**ACTIVITY**
Find the line below with "16: (196, 163)" and the line with "0: (337, 865)". Output exactly those lines and everything between them, leaving out the pictures.

MATERIAL SHOWN Start Marker

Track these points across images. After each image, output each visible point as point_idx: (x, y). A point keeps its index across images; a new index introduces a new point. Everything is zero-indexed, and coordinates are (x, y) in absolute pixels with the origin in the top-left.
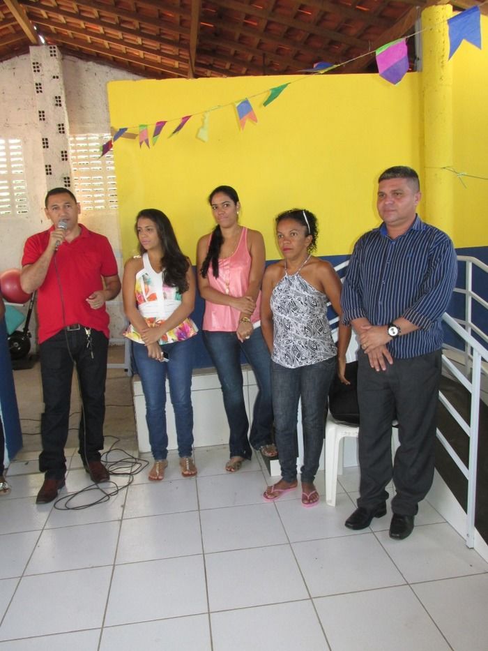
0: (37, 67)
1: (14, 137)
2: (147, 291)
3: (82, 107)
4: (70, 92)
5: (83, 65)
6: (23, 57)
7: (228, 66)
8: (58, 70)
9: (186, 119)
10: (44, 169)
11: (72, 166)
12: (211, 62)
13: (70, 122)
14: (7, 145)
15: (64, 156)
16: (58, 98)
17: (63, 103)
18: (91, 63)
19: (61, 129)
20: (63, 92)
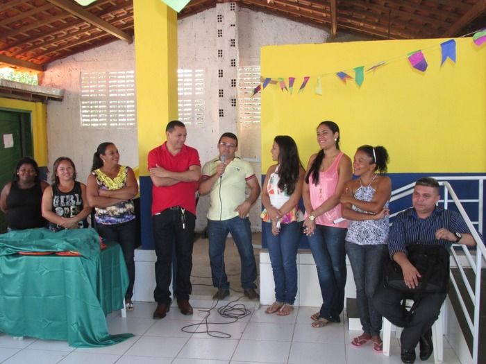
0: (220, 18)
1: (200, 67)
2: (270, 187)
3: (250, 46)
4: (242, 35)
5: (254, 14)
6: (211, 9)
7: (364, 17)
8: (235, 20)
9: (307, 79)
10: (218, 92)
11: (238, 90)
12: (351, 14)
13: (240, 56)
14: (194, 73)
15: (234, 83)
16: (233, 41)
17: (236, 44)
18: (260, 13)
19: (233, 63)
20: (237, 35)
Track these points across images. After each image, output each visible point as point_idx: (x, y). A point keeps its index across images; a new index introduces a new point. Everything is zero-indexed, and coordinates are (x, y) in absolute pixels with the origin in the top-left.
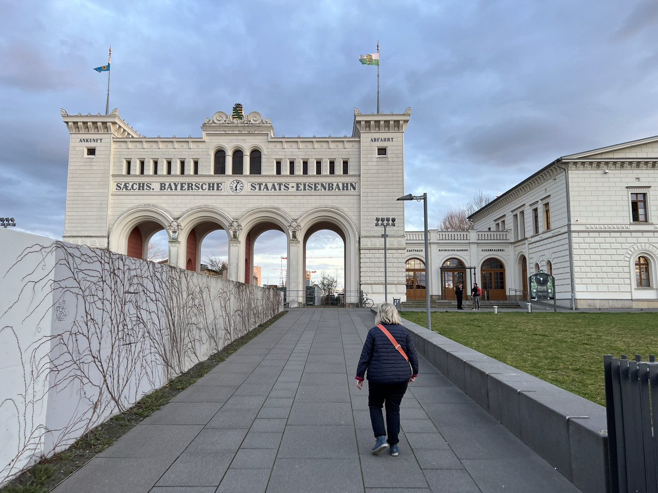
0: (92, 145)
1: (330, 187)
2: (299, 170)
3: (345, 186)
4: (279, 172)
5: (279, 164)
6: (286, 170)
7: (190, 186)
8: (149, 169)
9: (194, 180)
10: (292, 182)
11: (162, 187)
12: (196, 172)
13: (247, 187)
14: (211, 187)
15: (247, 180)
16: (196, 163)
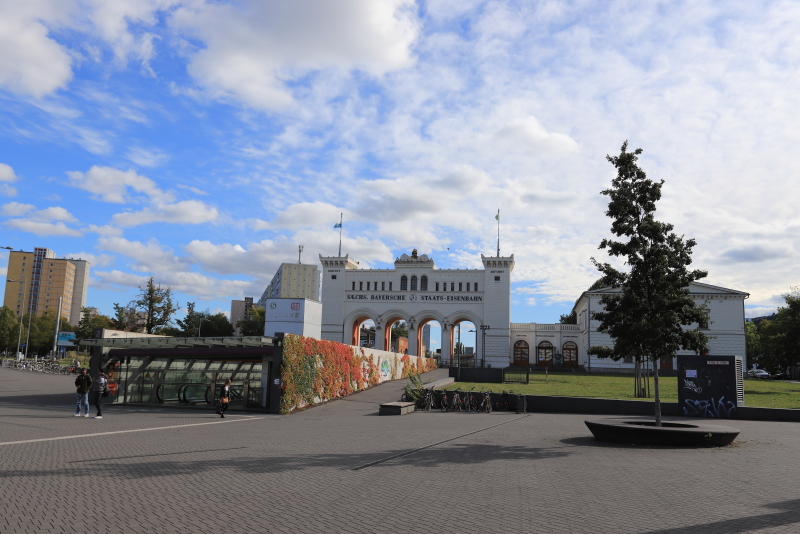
0: (334, 273)
1: (467, 299)
2: (449, 288)
3: (476, 299)
4: (437, 289)
5: (437, 284)
6: (441, 288)
7: (388, 298)
8: (365, 287)
9: (390, 294)
10: (445, 295)
11: (372, 297)
12: (390, 289)
13: (419, 298)
14: (399, 298)
15: (419, 294)
16: (391, 283)
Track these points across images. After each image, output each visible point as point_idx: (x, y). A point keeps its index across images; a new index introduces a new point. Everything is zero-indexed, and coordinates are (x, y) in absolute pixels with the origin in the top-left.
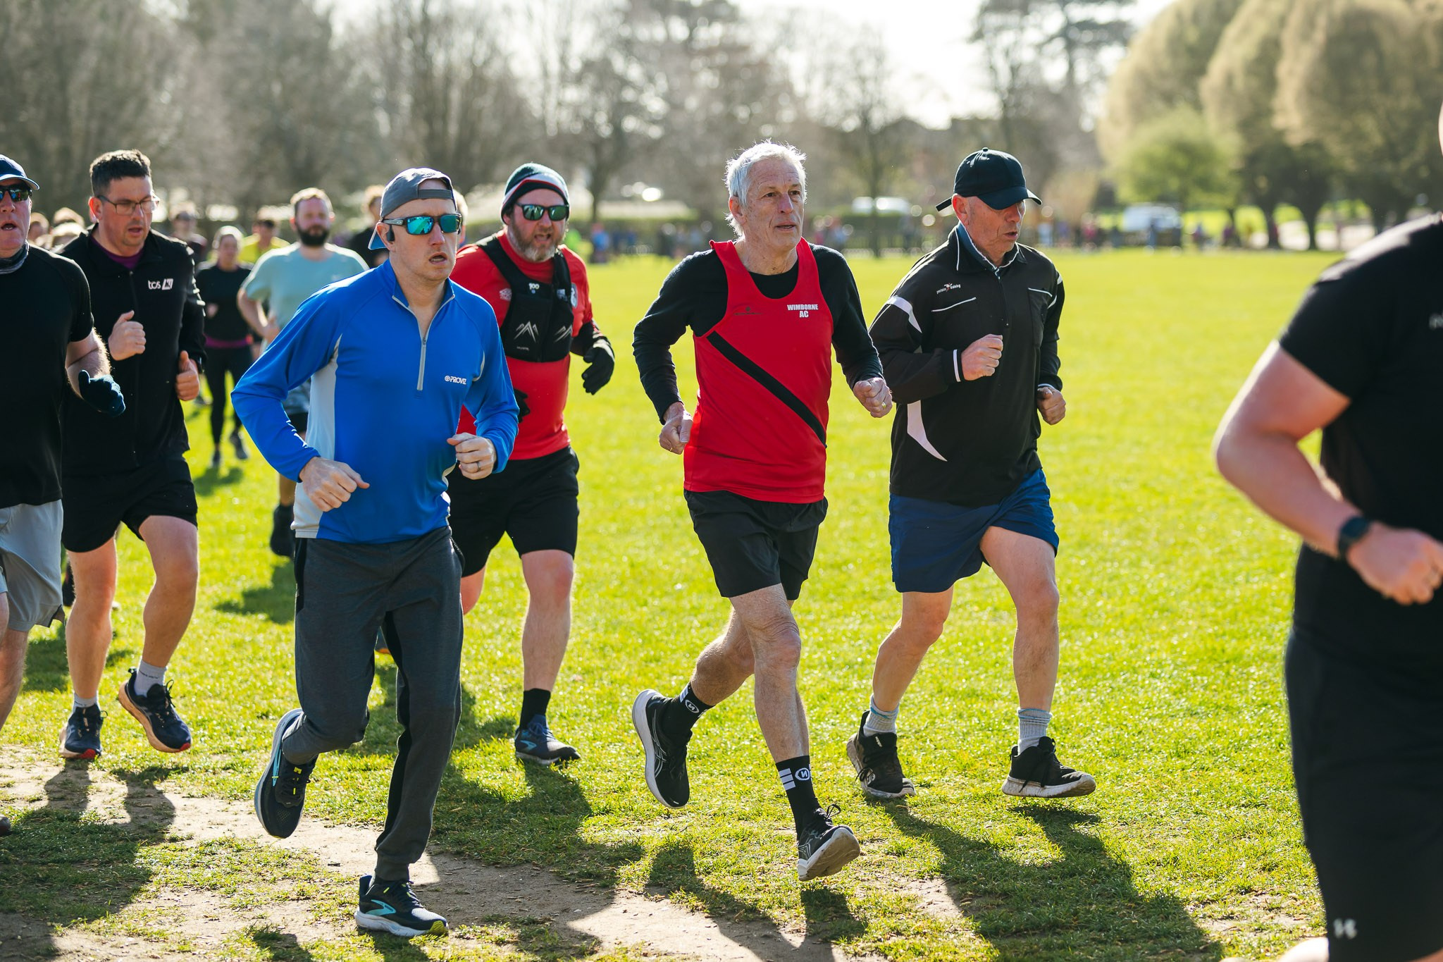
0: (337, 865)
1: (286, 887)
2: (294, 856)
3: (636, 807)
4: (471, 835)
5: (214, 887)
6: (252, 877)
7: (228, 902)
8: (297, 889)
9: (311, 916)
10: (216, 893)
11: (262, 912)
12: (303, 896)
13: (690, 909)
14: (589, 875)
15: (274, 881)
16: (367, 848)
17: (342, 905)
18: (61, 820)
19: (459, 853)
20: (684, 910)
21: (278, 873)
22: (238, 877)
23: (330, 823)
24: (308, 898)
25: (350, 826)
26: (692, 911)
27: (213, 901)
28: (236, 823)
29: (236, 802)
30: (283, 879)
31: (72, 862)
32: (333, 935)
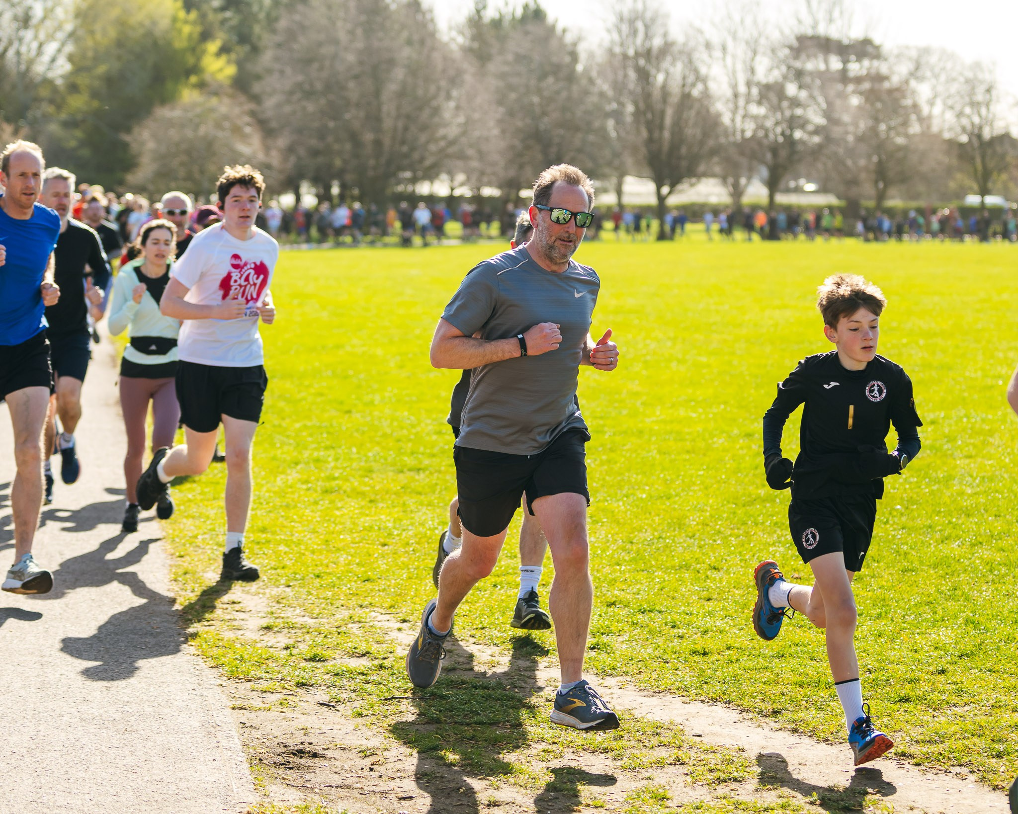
0: (700, 736)
1: (662, 753)
2: (665, 727)
3: (928, 698)
4: (801, 715)
5: (606, 751)
6: (633, 743)
7: (619, 763)
8: (674, 756)
9: (689, 779)
10: (609, 755)
11: (647, 775)
12: (679, 762)
13: (991, 788)
14: (903, 754)
15: (652, 748)
16: (721, 722)
17: (710, 770)
18: (475, 687)
19: (795, 731)
20: (987, 788)
21: (655, 741)
22: (623, 743)
23: (686, 699)
24: (683, 764)
25: (702, 702)
26: (994, 789)
27: (608, 762)
28: (611, 696)
29: (609, 678)
30: (659, 746)
31: (491, 724)
32: (709, 798)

MATERIAL SHOWN End Marker

**RESULT BELOW**
16: (196, 163)
0: (334, 273)
1: (467, 299)
2: (449, 288)
3: (476, 299)
4: (437, 289)
5: (437, 284)
6: (441, 288)
7: (388, 298)
8: (365, 287)
9: (390, 294)
10: (445, 295)
11: (372, 297)
12: (390, 289)
13: (419, 298)
14: (399, 298)
15: (419, 294)
16: (391, 283)
Track these points across images. After each image, output each visible point as point_idx: (x, y). A point keeps its index across images; a new index introduces a new point. Everything is zero-indexed, and coordinates are (x, y) in absolute pixels with the origin in the top-left.
0: (337, 865)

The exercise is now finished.